Many companies have historical data but only sometimes this data are properly organized. However, it is very important to make this information usable in order to establish a correct pricing.
The number “15” is only a number and it could be, for example, a house number if I am not writing “€” just after it. The data “15€”, instead, let me know we are speaking about a price. Have a column named “price” in a database table named “product price”, properly completed, gives me a certainty. So, that number “15” becomes a usable content, with a functional information.
Once the input data representing the set are identified, the next step will be the data preparation and standardization.
Following, some examples:
- “John Doe” / “john doe”: they certainly represent the same information, but if we not standardize this defects in a single standard format, we will erroneously have to deal with two “John Doe” instead of one. Errors and values like this happen often, and the risk is to waste a lot of time looking for the original mistake.
- 13/11/2021, 11/13/2021, 2021/11/13, 2021-11-13 representing the same date, but different format exist (Italian, English, American with “/” and American with “-”) and they must be standardize before to proceed with any analysis.
- 45°28’38” – 9°10’53” and 45°27′51 – 9°11′22″ are both geographic coordinates of Milano area.
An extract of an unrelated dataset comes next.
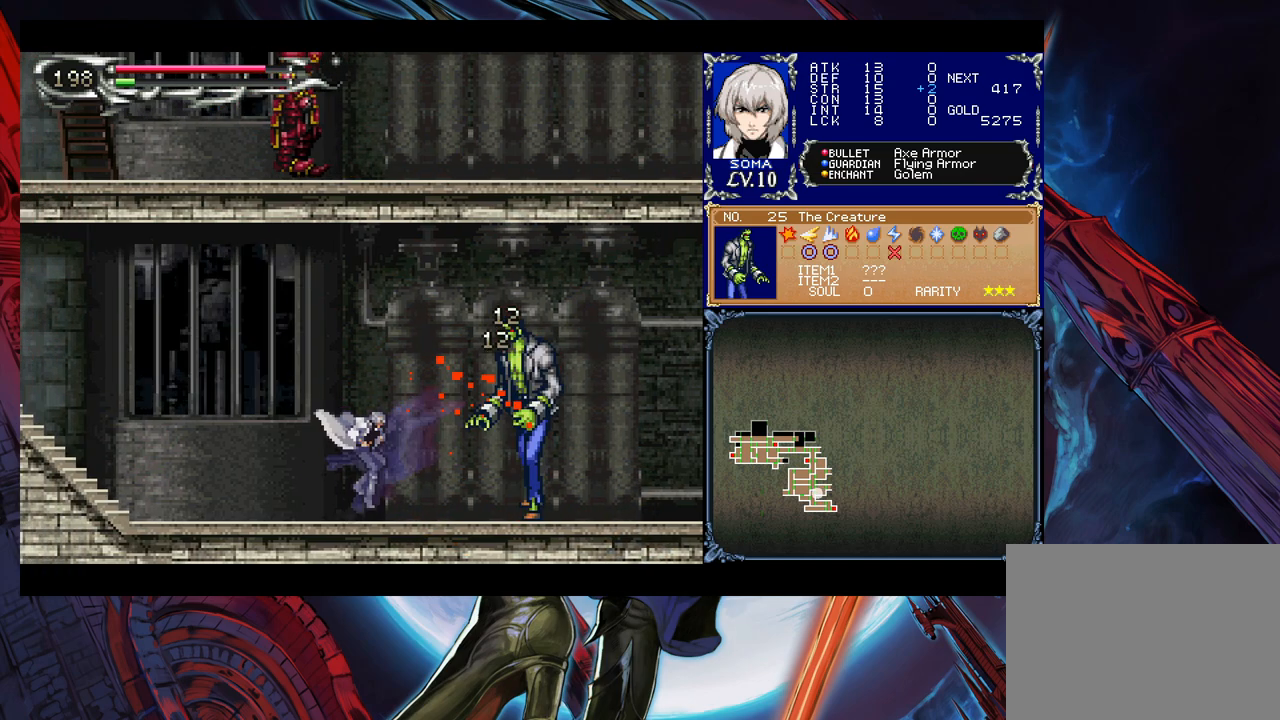
{"buttons": [], "left_stick": "up-left", "right_stick": "center", "events": [[17, "B", "down"], [33, "A", "down"], [33, "B", "up"], [83, "A", "up"], [83, "left_stick", "left"], [283, "left_stick", "right"], [317, "B", "down"], [333, "A", "down"], [333, "B", "up"], [383, "A", "up"], [383, "left_stick", "up-left"]]}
Then if my aim would be to identify the city of Milan with only one coordinate, I will have to choose only one of the two to avoid data conflicts.
- Lunedì and Monday: represents the same day of the week, but in two different languages, so if I do not level them out the risk is to analyse a 14 days week.
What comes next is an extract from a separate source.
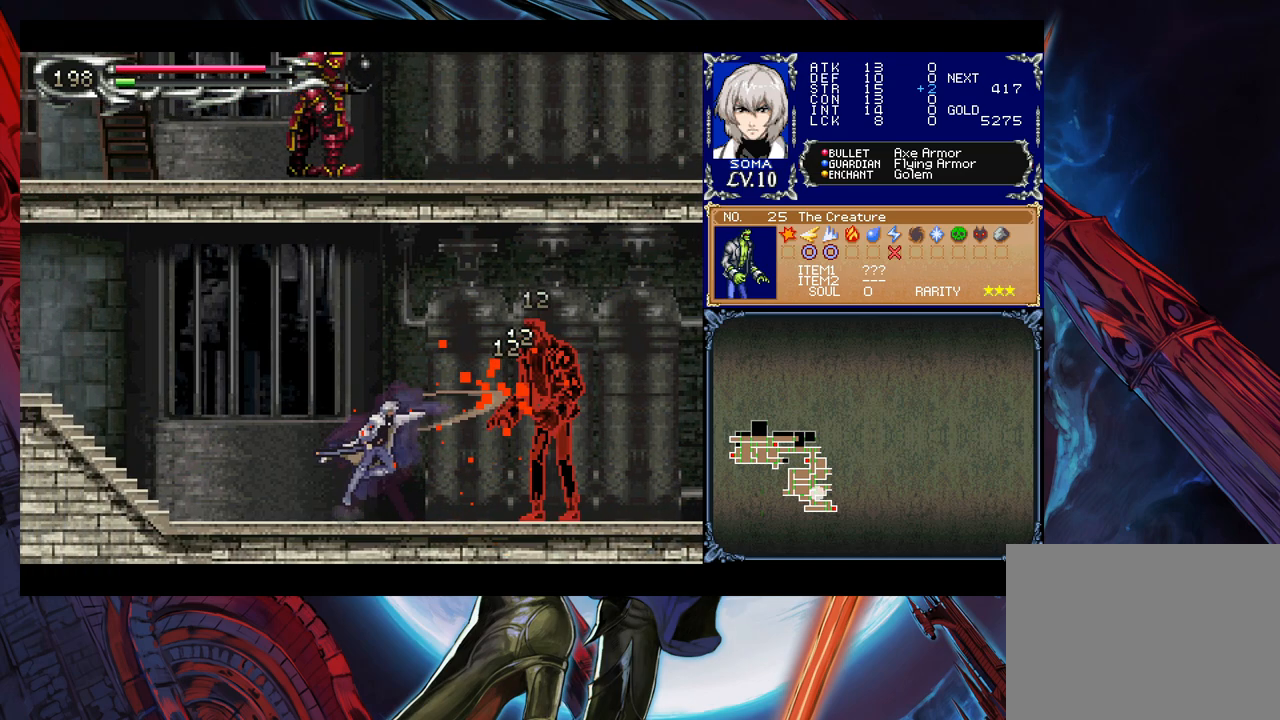
{"buttons": ["A"], "left_stick": "center", "right_stick": "center", "events": [[67, "left_stick", "right"], [117, "left_stick", "up-right"], [133, "B", "down"], [167, "A", "down"], [167, "B", "up"], [183, "A", "up"], [283, "left_stick", "center"], [417, "B", "down"], [433, "A", "down"], [433, "B", "up"]]}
In an ideal world, a database should already contains uniform and well-structured data itself, but due to the low digitisation level of most of the companies, today is not yet like this.
Once the possible inconsistencies in the existing database and in the new information saving flows have been corrected, the definitive information set is obtained. Before to proceed with the next steps is necessary to check that these information are correct: an incorrectly powered algorithm, inevitably produces incorrect results.
Data-driven pricing
Going back to the initial target, that is pricing products, the information needed are the one needed to estimate the products demand:
- Sales report, with details of quantity sold for any price and for any product, with date and time specified;
- Information about eventual promotion applied for any products in the past and in the present;
- information on customers or group of customers, useful to understand, for example, the demand changes in relation with the nationality;
- different information about competitors:
- Present and past prices for similar products to ours.
- Present and past promotion applied by competitors.
- Qualitative information, such as the market share of each competitor.
- Other information useful to estimate the demand and market related, for example:
- speaking about transports, the delivery method chosen by customers could be influenced by a concomitant event (e.g. delivery demand in event of outbreak)
- if we are, for example, managing a video on demand service, it may be useful to keep track of meteorological information.
- …
It must be said that these information are not all essential for a correct pricing: data of transaction and promotion may be enough to get close to a correct result, which however can be approximate without the support of the other data.
the importance of the data enrichment process
Collecting more information related to competitors or weather trend and use them through artificial intelligence algorithm could allow to learn apparently hidden relationship or information. For example, analysing e-commerce data we could understand that in correspondence with bad weather conditions the number of laptops purchased grows. Having this information available, an algorithm would be able to optimize the prices and increase the company’s revenues.
In addition to the quality and variety of information entered in the file is important to focus on the importance of their numerousness. With a database containing only 100 transactions is not possible to apply artificial intelligence algorithms effectively. In that case will be enough, at least initially, to use simpler algorithm such as preset system and periodical evaluation (for example “lower the price of bread of the 40% after the 5 pm”), or a mathematical interpolation function that allows to estimate, for example, the demand and the relative price to maximize the turnover of the quantity sold. This methods are relatively simple to build and can be a good start when you have few historical sales data.